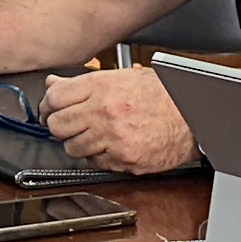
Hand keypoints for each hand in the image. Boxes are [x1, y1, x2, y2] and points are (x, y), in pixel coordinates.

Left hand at [42, 64, 194, 174]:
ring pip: (71, 148)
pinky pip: (93, 163)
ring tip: (92, 135)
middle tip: (67, 125)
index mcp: (102, 87)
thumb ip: (84, 83)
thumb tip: (54, 84)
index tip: (49, 110)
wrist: (192, 116)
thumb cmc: (161, 95)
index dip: (47, 106)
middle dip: (58, 126)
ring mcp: (113, 138)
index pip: (54, 98)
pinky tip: (108, 145)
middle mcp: (105, 112)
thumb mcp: (122, 77)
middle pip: (57, 125)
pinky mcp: (123, 159)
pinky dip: (96, 157)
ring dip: (77, 143)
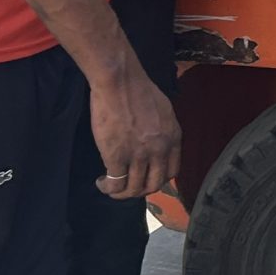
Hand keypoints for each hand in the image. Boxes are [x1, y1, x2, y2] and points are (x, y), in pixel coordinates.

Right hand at [90, 74, 180, 201]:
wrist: (119, 81)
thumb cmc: (138, 90)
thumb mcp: (163, 111)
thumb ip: (163, 131)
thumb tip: (157, 144)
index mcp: (173, 137)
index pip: (172, 171)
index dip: (158, 179)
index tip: (146, 178)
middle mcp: (160, 150)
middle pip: (154, 184)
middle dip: (140, 190)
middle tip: (128, 187)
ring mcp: (139, 154)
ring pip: (134, 188)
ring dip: (121, 193)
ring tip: (111, 187)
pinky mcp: (116, 156)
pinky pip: (115, 183)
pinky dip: (108, 187)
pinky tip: (102, 183)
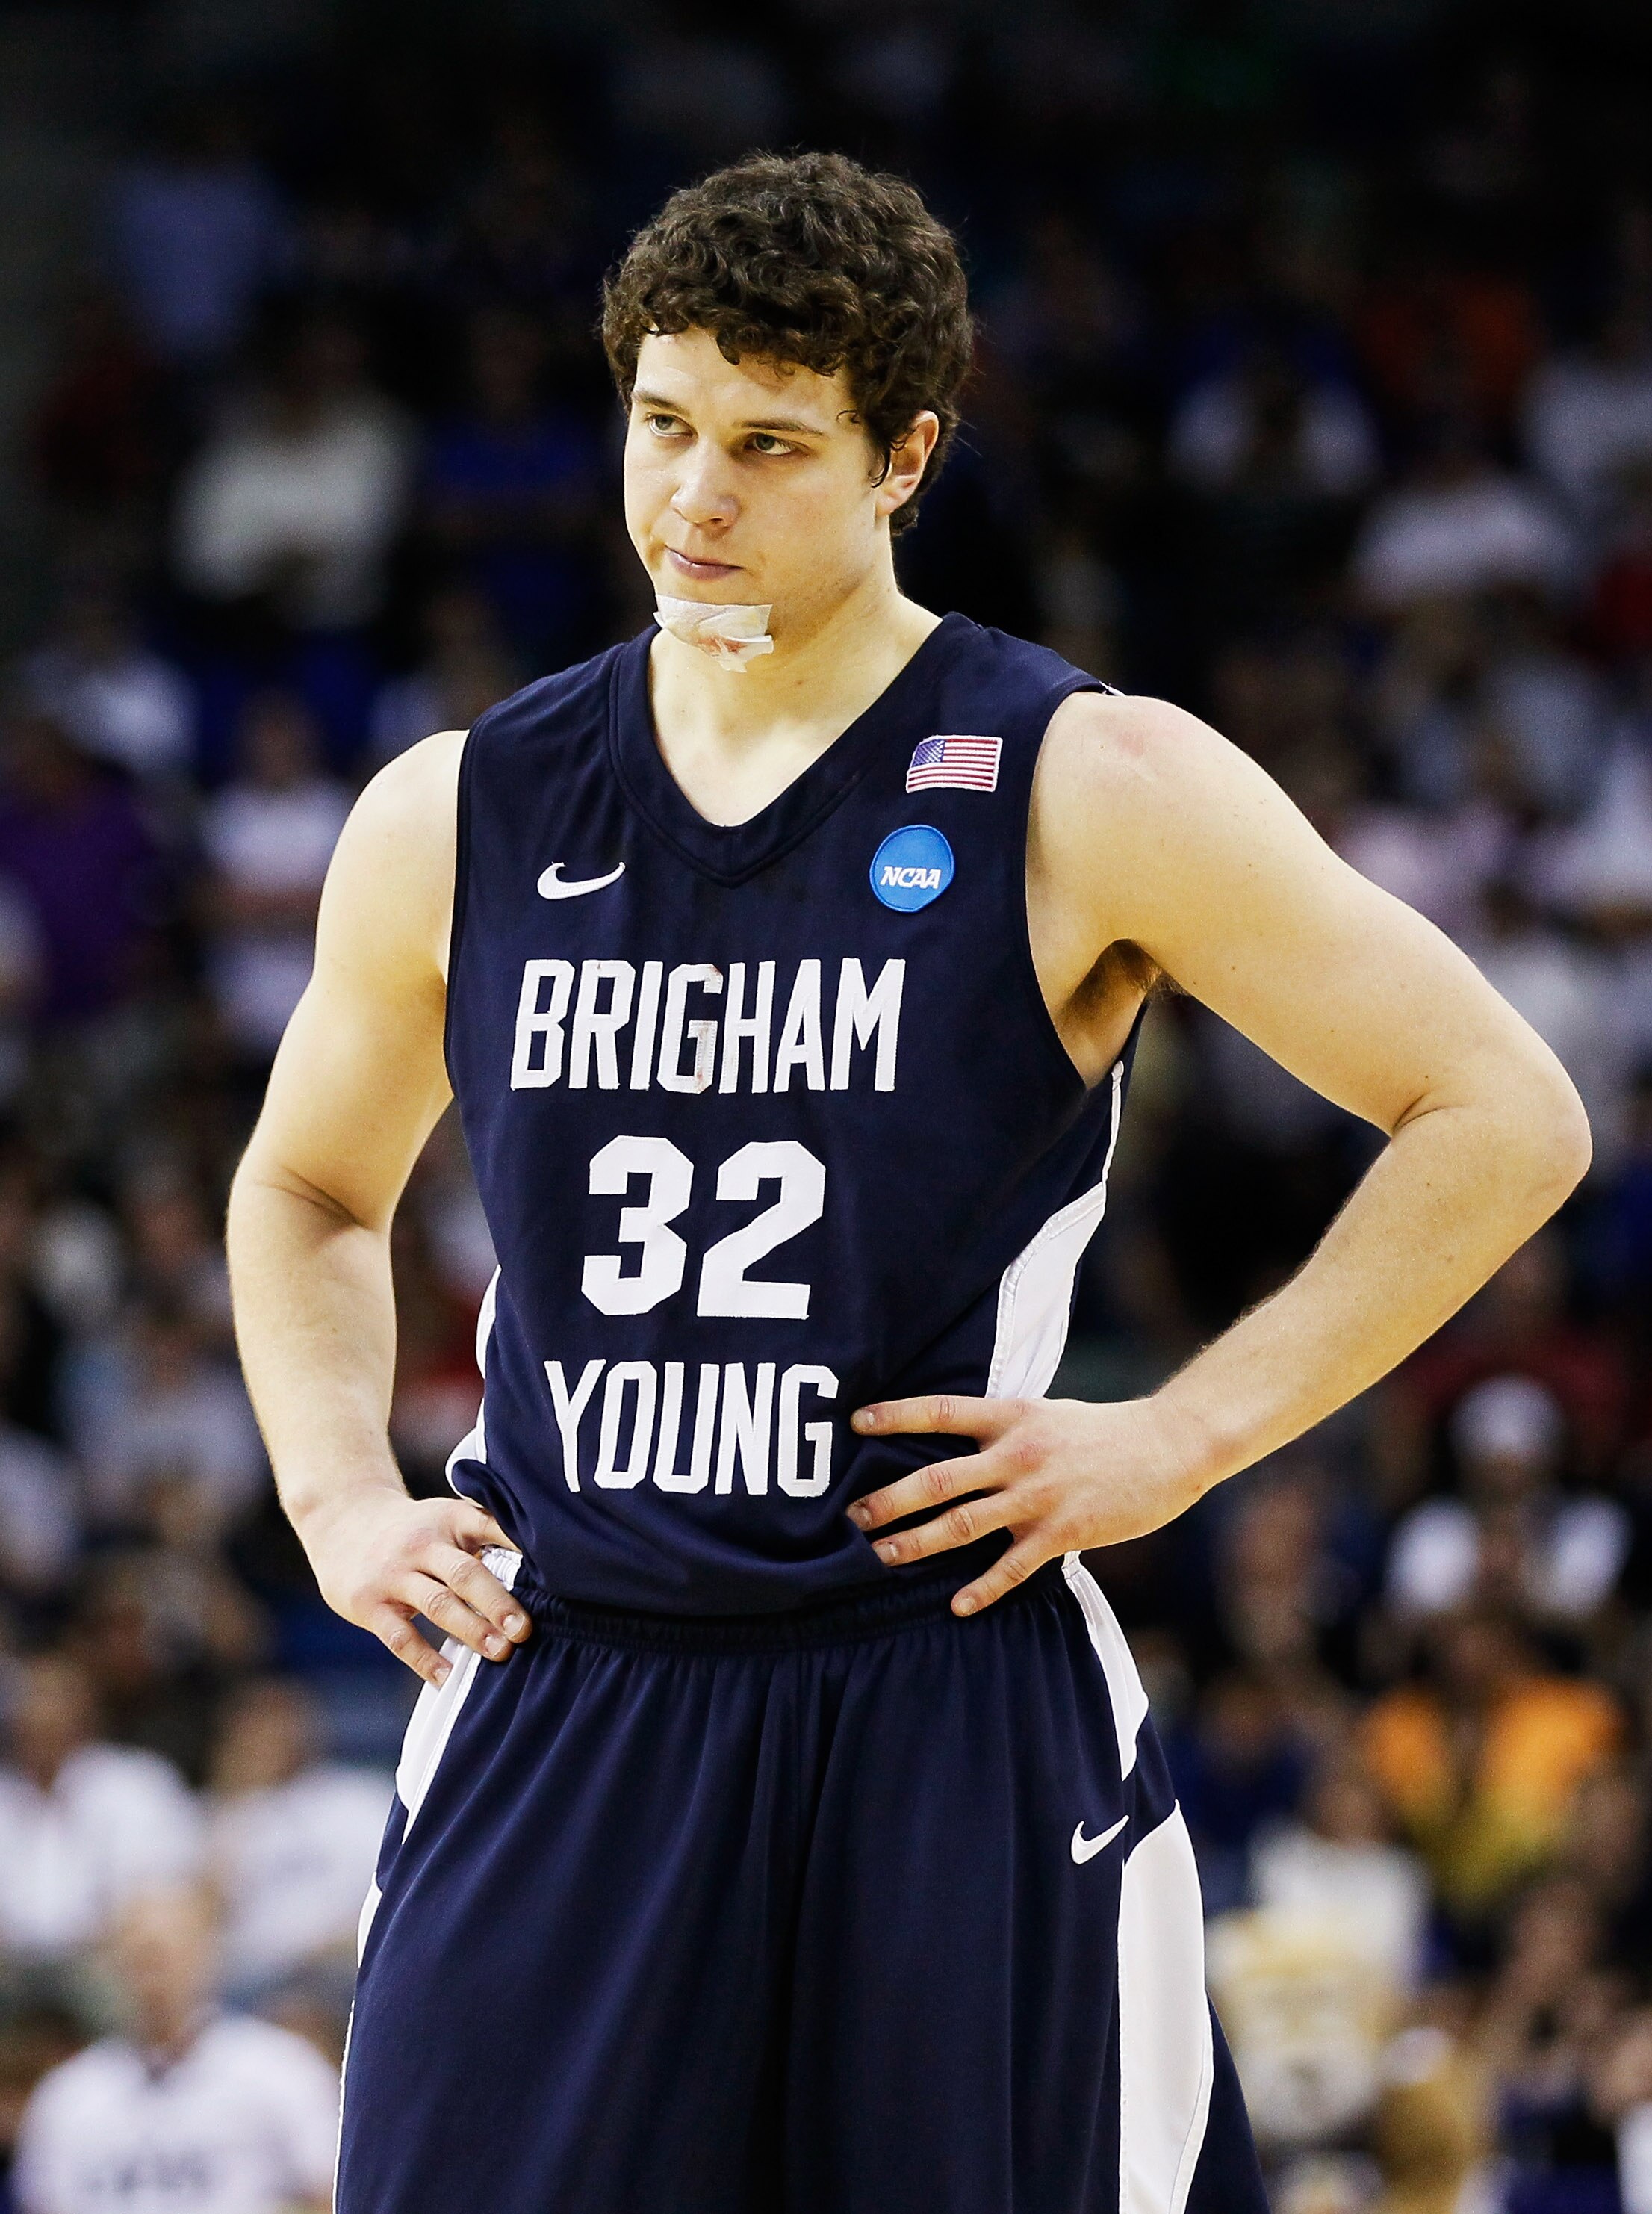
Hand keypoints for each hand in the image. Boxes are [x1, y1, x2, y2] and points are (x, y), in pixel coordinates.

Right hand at [296, 1484, 530, 1687]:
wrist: (341, 1519)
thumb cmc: (412, 1528)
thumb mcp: (446, 1517)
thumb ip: (486, 1535)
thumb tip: (545, 1568)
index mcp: (450, 1518)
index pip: (491, 1527)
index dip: (521, 1547)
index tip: (553, 1573)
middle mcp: (422, 1543)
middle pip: (465, 1572)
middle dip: (498, 1603)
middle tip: (525, 1630)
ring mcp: (393, 1574)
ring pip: (437, 1604)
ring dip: (471, 1630)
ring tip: (500, 1654)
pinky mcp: (369, 1604)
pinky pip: (400, 1636)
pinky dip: (425, 1659)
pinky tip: (448, 1676)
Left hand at [846, 1393, 1212, 1615]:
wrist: (1169, 1445)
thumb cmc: (1103, 1430)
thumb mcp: (1046, 1412)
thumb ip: (1002, 1426)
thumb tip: (957, 1437)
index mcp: (1012, 1415)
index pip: (940, 1411)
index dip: (895, 1416)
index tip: (855, 1423)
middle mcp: (1017, 1454)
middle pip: (938, 1478)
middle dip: (890, 1499)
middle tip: (852, 1518)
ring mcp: (1039, 1496)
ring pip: (963, 1525)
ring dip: (918, 1543)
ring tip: (882, 1558)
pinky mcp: (1063, 1532)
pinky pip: (1012, 1567)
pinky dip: (982, 1589)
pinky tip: (956, 1606)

§ TASK DESCRIPTION: Return every line above word for word, minus images.

§ ANSWER TO THIS TASK:
Hand keypoints for each hand in the image. Boxes are [x1, y1, x2, y2] and points are (x, y), in pixel coordinates.

Left hand at [42, 64, 194, 174]:
ring pip: (71, 148)
pinky pip: (93, 163)
ring tip: (92, 135)
middle tip: (67, 125)
index mcp: (102, 87)
thumb ip: (84, 83)
thumb tip: (54, 84)
index tip: (49, 110)
wrist: (192, 116)
thumb cmc: (161, 95)
index dip: (47, 106)
middle dip: (58, 126)
ring mcp: (113, 138)
index pip: (54, 98)
pinky tip: (108, 145)
middle mcp: (105, 112)
thumb mcp: (122, 77)
middle pip: (57, 125)
pinky mcp: (123, 159)
pinky dip: (96, 157)
ring dip: (77, 143)
Hand keypoints for each hand in the image. Boxes are [x1, y1, x2, y2] and points are (x, y), in pixel coordinates.

Right hand at [90, 74, 180, 201]:
wrist: (119, 81)
thumb cmc: (138, 90)
thumb mcp: (163, 111)
thumb ip: (163, 131)
thumb tip: (157, 144)
index mcp: (173, 137)
index pip: (172, 171)
index dip: (158, 179)
index tip: (146, 178)
middle mcp: (160, 150)
middle pip: (154, 184)
middle dip: (140, 190)
middle tip: (128, 187)
ring mcp: (139, 154)
ring pip: (134, 188)
ring dip: (121, 193)
ring tip: (111, 187)
pinky mcp: (116, 156)
pinky pip: (115, 183)
pinky dip: (108, 187)
pinky tip: (102, 183)
Hand keypoints for each hand in the image. Boxes are [x1, y1, x2, y2] and points are (x, y), in pixel coordinates.

Right hand at [296, 1484, 530, 1687]:
wrist: (341, 1519)
thumb cmc: (412, 1528)
thumb mcp: (446, 1517)
thumb ip: (486, 1535)
thumb tip: (545, 1568)
index mcp: (450, 1518)
index pip: (491, 1527)
index dip: (521, 1547)
index tip: (553, 1573)
middle mcp: (422, 1543)
middle pip: (465, 1572)
middle dip: (498, 1603)
middle tip: (525, 1630)
ring mcp: (393, 1574)
ring pip: (437, 1604)
ring dip: (471, 1630)
ring tip: (500, 1654)
pinky mcp: (369, 1604)
pinky pip: (400, 1636)
pinky dip: (425, 1659)
pinky tip: (448, 1676)
Left hand at [846, 1393, 1212, 1615]:
wrist: (1169, 1445)
thumb cmc: (1103, 1430)
thumb mcp: (1046, 1412)
thumb ip: (1002, 1426)
thumb tip: (957, 1437)
index mcp: (1012, 1415)
index pip: (940, 1411)
index dip: (895, 1416)
index tip: (855, 1423)
middle mcp: (1017, 1454)
middle pip: (938, 1478)
middle dip: (890, 1499)
middle tip: (852, 1518)
ring mcp: (1039, 1496)
ring pip: (963, 1525)
ring dip: (918, 1543)
ring tip: (882, 1558)
pinky mcp: (1063, 1532)
pinky pip: (1012, 1567)
pinky dip: (982, 1589)
pinky tip: (956, 1606)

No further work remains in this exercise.